Die wenigen Krankenhäuser in Madagaskar sind verwaist. Für Behandlungen müssen die Menschen selbst zahlen. Und das kann kaum jemand. Mercy Ships ist für viele die einzige Chance, denn die Behandlung ist kostenlos. Doch auch das liegt nicht in ihrer Hand. Wer das Schiff betritt, wurde zuvor bei den Screening Days ausgewählt. Ärzte reisen durch das Land und suchen die Patienten aus. Kriterien sind Krankheit und Heilungschancen. Aber auch, ob die Familien den Weg zum Schiff selbst bewerkstelligen können.

Jeden Tag kommen neue Patienten, der OP-Plan ist streng getaktet. Operiert wird im Schichtwechsel. Am Ende eines Tages siegt das Gefühl, etwas Gutes tun zu können – und die Müdigkeit. Vielleicht sitzt man noch zusammen, ohne Alkohol natürlich. Doch irgendwann kriecht jeder in sein Stockbett und zieht die Vorhänge zu. Einer der wenigen Momente, in denen man auf dem Schiff allein ist. Mit sich und den überwältigenden Eindrücken des Tages. Mit Bildern von unterernährten Kindern, von offenen Verletzungen und Missbildungen, wie sie die meisten Mediziner aus westlichen Ländern nicht kennen.

Manche Bilder gehen Sandra nicht aus dem Kopf. Zum Beispiel das eines Mädchens, das furchtbar weint. Irgendwas in ihrem Rachenraum schien starke Schmerzen zu verursachen. Sandras Kollegin zieht später einen langen Wurm aus der Nase des Kindes. Diese Erlebnisse tauscht sie am Handy mit ihren deutschen Kolleginnen aus. „Die haben es kaum glauben können“, sagt sie. Manche konnten auch nicht verstehen, warum sie dafür noch Geld zahlt.
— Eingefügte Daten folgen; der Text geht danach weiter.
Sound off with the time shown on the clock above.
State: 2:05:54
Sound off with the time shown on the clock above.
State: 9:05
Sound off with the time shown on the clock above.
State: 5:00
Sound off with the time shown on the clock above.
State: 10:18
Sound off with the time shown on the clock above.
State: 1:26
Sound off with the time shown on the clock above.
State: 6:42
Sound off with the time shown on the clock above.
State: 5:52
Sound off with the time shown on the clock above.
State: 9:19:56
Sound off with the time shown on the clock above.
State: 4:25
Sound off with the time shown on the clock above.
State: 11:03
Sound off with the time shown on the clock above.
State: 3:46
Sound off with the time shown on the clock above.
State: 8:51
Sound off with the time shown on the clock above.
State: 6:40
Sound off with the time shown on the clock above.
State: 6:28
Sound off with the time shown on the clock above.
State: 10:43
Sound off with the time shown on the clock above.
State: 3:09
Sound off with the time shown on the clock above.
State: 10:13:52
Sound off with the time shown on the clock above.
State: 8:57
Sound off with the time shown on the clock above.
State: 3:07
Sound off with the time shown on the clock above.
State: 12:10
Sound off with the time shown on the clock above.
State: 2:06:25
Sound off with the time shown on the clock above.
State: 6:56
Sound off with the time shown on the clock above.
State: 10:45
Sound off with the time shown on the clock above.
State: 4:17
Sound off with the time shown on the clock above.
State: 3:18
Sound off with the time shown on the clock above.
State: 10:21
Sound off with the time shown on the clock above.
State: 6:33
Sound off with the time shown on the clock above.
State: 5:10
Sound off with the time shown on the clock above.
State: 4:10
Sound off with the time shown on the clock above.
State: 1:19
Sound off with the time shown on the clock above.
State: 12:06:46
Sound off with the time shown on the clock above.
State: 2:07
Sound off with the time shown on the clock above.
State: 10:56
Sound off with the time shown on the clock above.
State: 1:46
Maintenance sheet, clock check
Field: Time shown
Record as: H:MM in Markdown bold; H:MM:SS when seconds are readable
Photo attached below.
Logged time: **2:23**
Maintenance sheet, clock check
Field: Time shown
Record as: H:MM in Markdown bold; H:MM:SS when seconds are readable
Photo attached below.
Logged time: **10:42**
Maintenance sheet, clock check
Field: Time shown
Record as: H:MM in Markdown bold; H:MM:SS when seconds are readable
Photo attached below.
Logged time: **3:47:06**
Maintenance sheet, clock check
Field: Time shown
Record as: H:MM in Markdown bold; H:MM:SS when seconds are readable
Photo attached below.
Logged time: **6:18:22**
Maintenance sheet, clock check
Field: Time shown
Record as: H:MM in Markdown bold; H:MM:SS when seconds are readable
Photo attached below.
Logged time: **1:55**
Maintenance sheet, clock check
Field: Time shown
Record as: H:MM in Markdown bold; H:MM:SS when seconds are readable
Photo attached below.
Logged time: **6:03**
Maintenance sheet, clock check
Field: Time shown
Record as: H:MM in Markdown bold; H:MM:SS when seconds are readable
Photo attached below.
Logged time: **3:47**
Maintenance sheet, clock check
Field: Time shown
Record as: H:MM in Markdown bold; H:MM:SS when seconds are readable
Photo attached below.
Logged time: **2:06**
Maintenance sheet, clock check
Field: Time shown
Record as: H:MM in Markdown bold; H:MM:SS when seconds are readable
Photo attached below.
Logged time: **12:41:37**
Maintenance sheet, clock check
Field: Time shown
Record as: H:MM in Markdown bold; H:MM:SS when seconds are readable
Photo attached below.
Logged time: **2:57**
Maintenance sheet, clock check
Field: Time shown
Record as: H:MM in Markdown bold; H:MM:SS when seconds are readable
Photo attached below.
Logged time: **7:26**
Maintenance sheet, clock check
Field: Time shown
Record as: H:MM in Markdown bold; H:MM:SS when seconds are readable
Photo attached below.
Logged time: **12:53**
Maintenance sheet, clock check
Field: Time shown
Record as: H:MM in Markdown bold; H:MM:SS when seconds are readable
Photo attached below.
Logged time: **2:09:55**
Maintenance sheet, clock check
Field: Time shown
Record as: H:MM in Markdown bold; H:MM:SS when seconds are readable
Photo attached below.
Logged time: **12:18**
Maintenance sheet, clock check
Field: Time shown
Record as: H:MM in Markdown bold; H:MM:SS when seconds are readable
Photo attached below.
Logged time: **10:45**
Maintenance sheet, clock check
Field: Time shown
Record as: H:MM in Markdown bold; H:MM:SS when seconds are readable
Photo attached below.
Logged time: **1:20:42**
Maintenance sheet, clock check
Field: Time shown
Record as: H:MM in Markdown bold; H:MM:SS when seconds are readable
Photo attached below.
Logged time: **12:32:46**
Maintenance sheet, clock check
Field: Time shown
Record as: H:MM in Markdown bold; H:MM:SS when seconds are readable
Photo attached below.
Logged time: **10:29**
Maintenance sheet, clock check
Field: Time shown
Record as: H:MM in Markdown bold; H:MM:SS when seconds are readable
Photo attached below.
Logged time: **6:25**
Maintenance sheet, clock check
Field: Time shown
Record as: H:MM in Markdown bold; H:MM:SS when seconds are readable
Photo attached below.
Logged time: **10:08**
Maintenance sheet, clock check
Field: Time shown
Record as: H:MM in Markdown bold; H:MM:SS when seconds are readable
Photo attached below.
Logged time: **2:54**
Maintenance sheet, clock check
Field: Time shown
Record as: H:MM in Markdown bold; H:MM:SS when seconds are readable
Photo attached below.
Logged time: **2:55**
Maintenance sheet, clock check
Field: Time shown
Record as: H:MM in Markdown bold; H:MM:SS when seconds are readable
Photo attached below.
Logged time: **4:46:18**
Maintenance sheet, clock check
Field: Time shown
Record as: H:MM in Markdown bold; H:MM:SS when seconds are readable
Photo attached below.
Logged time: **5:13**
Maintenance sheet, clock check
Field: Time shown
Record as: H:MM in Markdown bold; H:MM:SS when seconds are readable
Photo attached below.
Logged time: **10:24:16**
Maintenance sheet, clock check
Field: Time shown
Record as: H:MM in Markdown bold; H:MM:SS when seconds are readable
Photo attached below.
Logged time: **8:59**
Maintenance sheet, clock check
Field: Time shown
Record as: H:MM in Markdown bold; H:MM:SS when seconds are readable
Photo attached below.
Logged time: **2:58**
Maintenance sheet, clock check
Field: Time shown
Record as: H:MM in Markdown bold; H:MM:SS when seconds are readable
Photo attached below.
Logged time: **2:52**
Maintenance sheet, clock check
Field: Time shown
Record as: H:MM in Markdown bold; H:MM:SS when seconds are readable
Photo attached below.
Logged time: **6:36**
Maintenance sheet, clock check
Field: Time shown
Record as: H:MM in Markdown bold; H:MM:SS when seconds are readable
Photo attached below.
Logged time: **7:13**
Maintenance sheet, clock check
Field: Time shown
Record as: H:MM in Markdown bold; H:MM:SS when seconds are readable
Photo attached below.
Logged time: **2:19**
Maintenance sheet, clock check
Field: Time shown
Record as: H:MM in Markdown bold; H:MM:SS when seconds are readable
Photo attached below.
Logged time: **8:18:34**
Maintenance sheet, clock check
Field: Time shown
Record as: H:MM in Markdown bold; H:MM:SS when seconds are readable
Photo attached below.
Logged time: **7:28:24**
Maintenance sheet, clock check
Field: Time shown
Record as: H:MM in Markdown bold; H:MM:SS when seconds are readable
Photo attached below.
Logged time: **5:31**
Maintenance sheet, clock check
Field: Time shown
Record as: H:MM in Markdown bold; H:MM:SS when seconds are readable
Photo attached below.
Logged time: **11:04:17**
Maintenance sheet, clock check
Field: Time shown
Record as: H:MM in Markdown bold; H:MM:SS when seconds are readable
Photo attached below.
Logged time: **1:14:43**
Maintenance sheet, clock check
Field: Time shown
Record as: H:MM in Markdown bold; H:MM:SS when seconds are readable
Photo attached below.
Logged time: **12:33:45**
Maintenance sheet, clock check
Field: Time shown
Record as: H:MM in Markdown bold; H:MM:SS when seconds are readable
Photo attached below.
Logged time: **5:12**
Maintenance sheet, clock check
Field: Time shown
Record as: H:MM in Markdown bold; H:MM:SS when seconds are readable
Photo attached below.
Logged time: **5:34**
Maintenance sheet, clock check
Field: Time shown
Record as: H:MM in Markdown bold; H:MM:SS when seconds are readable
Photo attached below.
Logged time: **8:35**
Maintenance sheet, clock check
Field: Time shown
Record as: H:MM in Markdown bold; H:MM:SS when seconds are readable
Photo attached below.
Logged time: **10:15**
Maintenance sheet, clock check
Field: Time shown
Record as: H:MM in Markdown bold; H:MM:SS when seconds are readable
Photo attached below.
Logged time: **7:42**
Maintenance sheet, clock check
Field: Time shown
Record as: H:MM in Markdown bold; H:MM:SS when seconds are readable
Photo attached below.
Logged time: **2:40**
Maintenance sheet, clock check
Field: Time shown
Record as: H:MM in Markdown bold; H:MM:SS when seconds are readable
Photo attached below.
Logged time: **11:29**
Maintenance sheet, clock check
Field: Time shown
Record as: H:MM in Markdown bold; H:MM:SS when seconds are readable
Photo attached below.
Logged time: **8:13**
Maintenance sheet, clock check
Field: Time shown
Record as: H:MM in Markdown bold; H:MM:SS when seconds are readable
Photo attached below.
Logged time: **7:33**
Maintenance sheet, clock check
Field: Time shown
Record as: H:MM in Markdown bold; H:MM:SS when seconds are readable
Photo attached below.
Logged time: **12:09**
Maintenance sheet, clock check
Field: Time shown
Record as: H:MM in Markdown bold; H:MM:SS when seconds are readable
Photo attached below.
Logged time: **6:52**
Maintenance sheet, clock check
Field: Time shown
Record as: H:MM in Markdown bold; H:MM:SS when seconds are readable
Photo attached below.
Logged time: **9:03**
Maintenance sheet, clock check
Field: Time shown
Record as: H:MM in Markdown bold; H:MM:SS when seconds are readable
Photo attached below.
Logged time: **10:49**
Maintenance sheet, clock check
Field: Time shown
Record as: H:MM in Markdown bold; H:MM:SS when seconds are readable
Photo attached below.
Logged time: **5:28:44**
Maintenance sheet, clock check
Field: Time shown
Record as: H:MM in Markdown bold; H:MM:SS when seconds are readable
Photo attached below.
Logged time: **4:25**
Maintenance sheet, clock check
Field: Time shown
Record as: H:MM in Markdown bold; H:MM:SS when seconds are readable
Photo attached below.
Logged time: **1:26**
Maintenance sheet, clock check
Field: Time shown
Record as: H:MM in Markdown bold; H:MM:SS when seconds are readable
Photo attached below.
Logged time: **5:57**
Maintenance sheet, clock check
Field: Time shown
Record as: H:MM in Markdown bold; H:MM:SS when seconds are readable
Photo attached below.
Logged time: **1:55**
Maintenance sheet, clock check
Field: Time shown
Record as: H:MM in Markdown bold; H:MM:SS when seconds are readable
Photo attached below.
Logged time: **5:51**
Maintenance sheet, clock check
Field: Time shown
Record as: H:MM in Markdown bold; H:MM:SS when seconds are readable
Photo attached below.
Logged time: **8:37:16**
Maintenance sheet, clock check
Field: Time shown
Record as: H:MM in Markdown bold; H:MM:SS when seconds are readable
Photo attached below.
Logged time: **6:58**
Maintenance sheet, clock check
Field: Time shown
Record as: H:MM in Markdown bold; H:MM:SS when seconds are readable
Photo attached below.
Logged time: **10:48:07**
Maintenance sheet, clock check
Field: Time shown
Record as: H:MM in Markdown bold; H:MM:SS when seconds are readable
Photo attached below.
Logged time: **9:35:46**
Auch Sandra hatte sich das alles leichter vorgestellt. Medizinische Begriffe fallen ihr zu Beginn nicht auf Englisch ein, die Sprachbarrieren zwischen ihr und den behandelnden Ärzten sowie den Patienten machen ihr anfangs zu schaffen. Sie ist auf ihre Kollegen angewiesen. Doch trotz ständig neuer Besetzung ist das Personal schnell ein eingespieltes Team – hoch motiviert und hilfsbereit, denn wer hier ist, will wirklich hier sein. Und so ist es am Ende der Abschied, der Sandra nicht leicht fällt.

Mit zehn Wochen hat Sandra die Mindestdauer eines Einsatzes bestritten. Viele ihrer Kollegen bleiben länger. Bis Juni 2016 wird die Africa Mercy, die von Spenden abhängig ist, noch im Hafen von Madagaskar liegen. Dann macht sie einen Halt im Trockendock in Südafrika. Der nächste Einsatz beginnt dann wieder Ende August.